Secondly, you get to your complex types that have internal structure:

  1. Create a wrapper class that derives from the complex type, declares all properties using Q_PROPERTY, and has the Q_GADGET macro (not Q_OBJECT since they are not QObjects). Such class should not have any members of its own. Its only methods should be optional property accessors. The Q_GADGET macro adds the static (class) member staticMetaObject.

  2. The underlying type can be static_cast to the wrapper class if needed, but that's normally not necessary.

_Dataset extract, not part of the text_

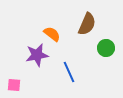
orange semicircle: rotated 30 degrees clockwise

  3. At this point, any class that you wrote a wrapper for is accessible to the QMetaProperty system directly, without casting! You'd use the wrapper's staticMetaObject for its static metaobject, but the QMetaProperty readOnGadget and writeOnGadget will take the pointers to the base class directly.

Thirdly, since ObjectPropertyBrowser most likely doesn't implement the support for gadgets in Qt 5.5, as that's quite new, you'll have to modify it to provide such support. The changes will be minimal and have to do with using QMetaProperty::readOnGadget and QMetaProperty::writeOnGadget instead of QMetaProperty::read and QMetaProperty::write. See the serialization answer for comparison between the two.